The court in Tcherepnin v. Knight, supra, relied extensively upon SEC v. W. J. Howey Co., 328 U.S. 293, 66 S.Ct. 1100, 90 L.Ed. 1244 (1946) and SEC v. C. M. Joiner Leasing Corp., 320 U.S. 344, 64 S.Ct. 120, 88 L.Ed. 88 (1943). The definition of an investment contract, formulated in Howey, emphasizes the investment nature of an enterprise. The Court stated that "[t]he test is whether the scheme involves an investment of money in a common enterprise with profits to come solely from the efforts of others." SEC v. W. J. Howey Co., 328 U.S. at 301, 66 S.Ct. at 1104, 90 L.Ed. at 1251 (Emphasis added). And in SEC v. C. M. Joiner Leasing Corp., 320 U.S. at 351, 64 S.Ct. at 123, 88 L.Ed. at 93, the Court defined the reach of the Securities Act of 1933 "to include by name or description many documents in which there is common trading for speculation or investment." (emphasis added).
To reiterate, we hold that the note and ancillary deed of trust executed by the Bellahs to the Bank is commercial and not investment paper and hence is not embraced by the Securities Exchange Act of 1934. We also conclude that the argument pressed upon us with respect to the certificate of deposit is similarly inefficacious. To this extent, the district court's order is affirmed.
We do not believe, however, that the Bellahs' complaint should be dismissed with prejudice in its entirety. Although not through any fault of the district court, it would appear that the Bellahs may not have had a plenary opportunity to ventilate their claims concerning the certificate of deposit. The arguments which have been presented on appeal have been categorically rejected. And because of the essential commercial nature of the transactions between the Bellahs and the Bank, we are skeptical of the possibility that any additional light which could be shed on this matter would warrant a conclusion contrary to that which we have reached. Nevertheless, lest their rights be forsaken in any respect by the limited review of their certificate of deposit contention, we shall not foreclose them from an opportunity to pursue that theory of liability in the district court, if they are able and inclined to do so. Accordingly, we affirm the dismissal of the complaint, except to the extent that the dismissal was with prejudice as to the certificate of deposit. In all other respects the judgment of the district court is affirmed.
Modified and affirmed.
* * * * *
(b) To use or employ, in connection with the purchase or sale of any security registered on a national securities exchange or any security not so registered, any manipulative or deceptive device or contrivance in contravention of such rules and regulations as the Commission may prescribe as necessary or appropriate in the public interest or for the protection of investors."

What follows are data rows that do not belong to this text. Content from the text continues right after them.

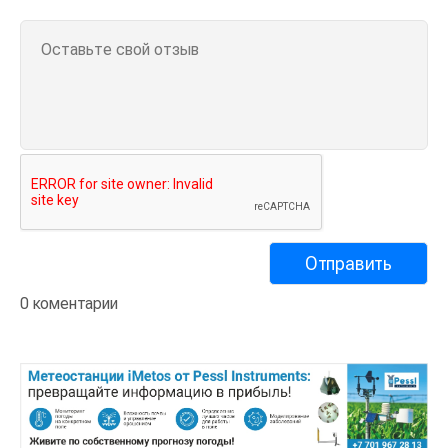
0 коментарии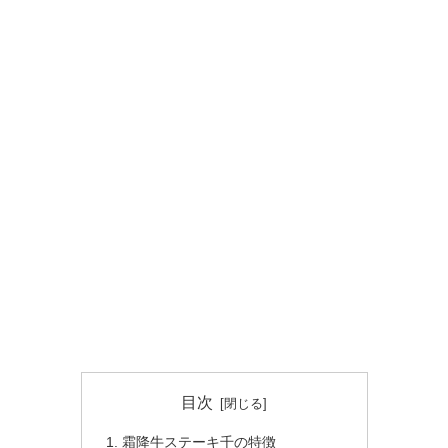
目次
霜降牛ステーキ千の特徴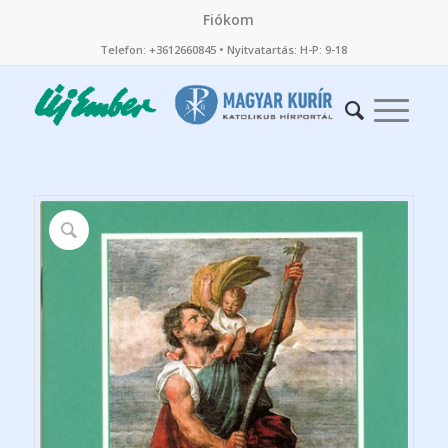
Fiókom
Telefon: +3612660845 • Nyitvatartás: H-P: 9-18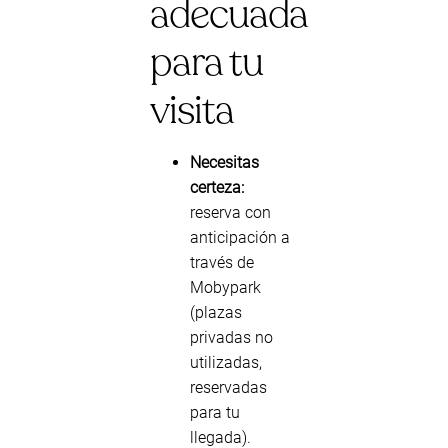
adecuada
para tu
visita
Necesitas
certeza:
reserva con
anticipación a
través de
Mobypark
(plazas
privadas no
utilizadas,
reservadas
para tu
llegada).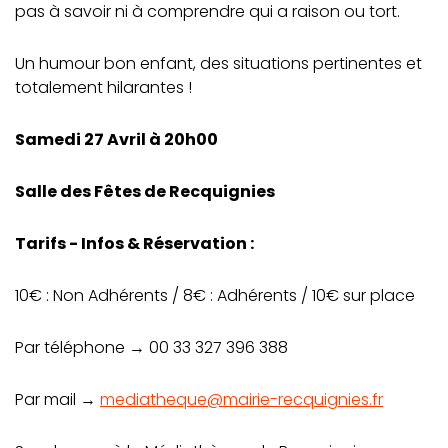
pas à savoir ni à comprendre qui a raison ou tort.
Un humour bon enfant, des situations pertinentes et
totalement hilarantes !
Samedi 27 Avril à 20h00
Salle des Fêtes de Recquignies
Tarifs - Infos & Réservation :
10€ : Non Adhérents / 8€ : Adhérents / 10€ sur place
Par téléphone → 00 33 327 396 388
Par mail →
mediatheque@mairie-recquignies.fr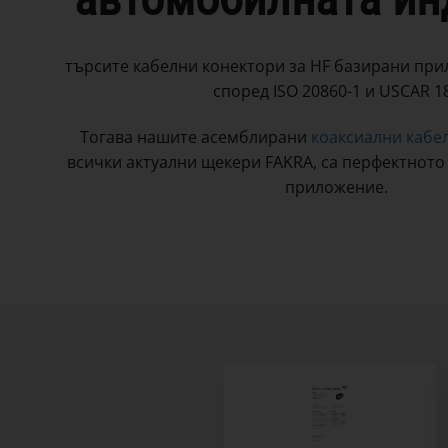
търсите кабелни конектори за HF базирани пр
според ISO 20860-1 и USCAR 1
Тогава нашите асемблирани
коаксиални кабе
всички актуални щекери FAKRA, са перфектнот
приложение.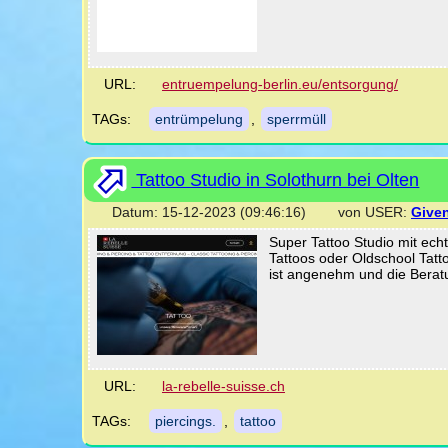
URL:
entruempelung-berlin.eu/entsorgung/
TAGs:
entrümpelung
,
sperrmüll
Tattoo Studio in Solothurn bei Olten
Datum: 15-12-2023 (09:46:16) von USER:
Give
Super Tattoo Studio mit ech
Tattoos oder Oldschool Tatt
ist angenehm und die Beratun
URL:
la-rebelle-suisse.ch
TAGs:
piercings.
,
tattoo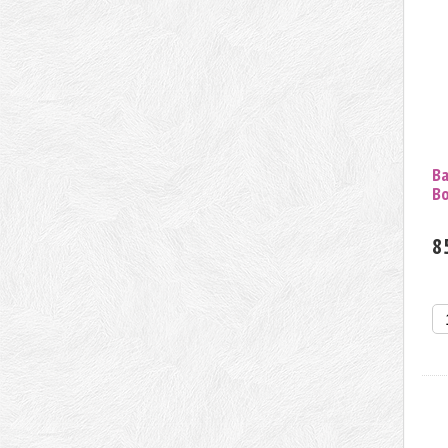
В
В
8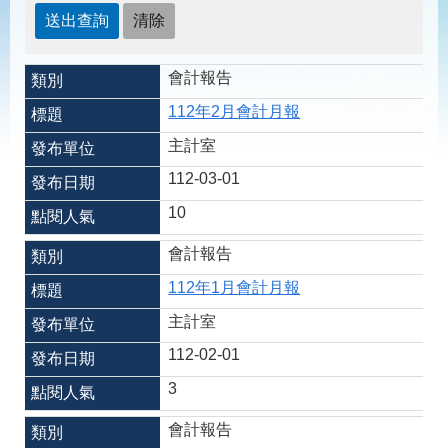
見
問
答
會計報告
為
民
112年2月會計月報
服
務
主計室
112-03-01
網
回
10
站
首
導
頁
會計報告
覽
112年1月會計月報
English
民
意
主計室
信
112-02-01
箱
3
常
雙
見
語
會計報告
問
詞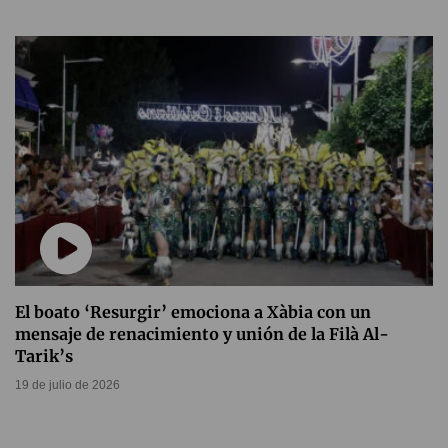
El boato ‘Resurgir’ emociona a Xàbia con un
mensaje de renacimiento y unión de la Filà Al-
Tarik’s
19 de julio de 2026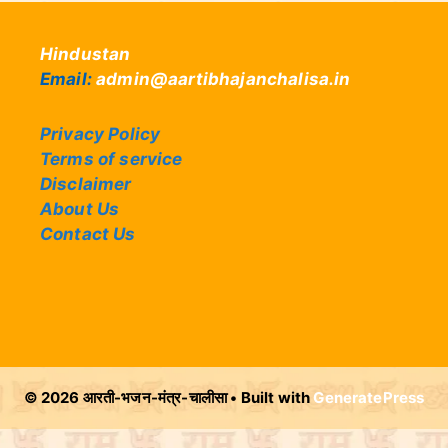
Hindustan
Email:
admin@aartibhajanchalisa.in
Privacy Policy
Terms of service
Disclaimer
About Us
Contact Us
© 2026 आरती-भजन-मंत्र-चालीसा
• Built with
GeneratePress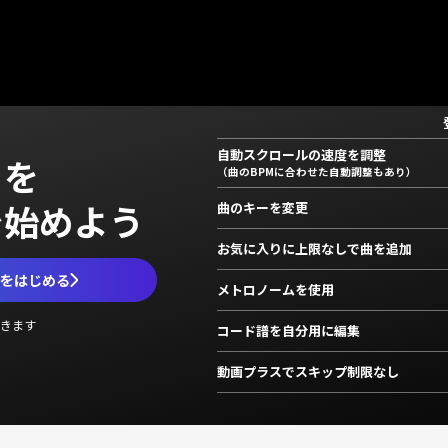
自動スクロールの速度を調整
」を
（曲のBPMに合わせた自動調整もあり）
で始めよう
曲のキーを変更
お気に入りに上限なしで曲を追加
ムをはじめる
メトロノームを使用
きます
コード譜を自分用に編集
動画プラスでスキップ制限なし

17 C.F.R. § 240.10b-5 stipulates that:
"It shall be unlawful for any person, directly or indirectly, by the use of any means or instrumentality of interstate commerce, or of the mails or of any facility of any national securities exchange,
(a) To employ any device, scheme, or artifice to defraud,
(b) To make any untrue statement of a material fact or to omit to state a material fact necessary in order to make the statements made, in the light of the circumstances under which they were made, not misleading, or
(c) To engage in any act, practice, or course of business which operates or would operate as a fraud or deceit upon any person,
in connection with the purchase or sale of any security."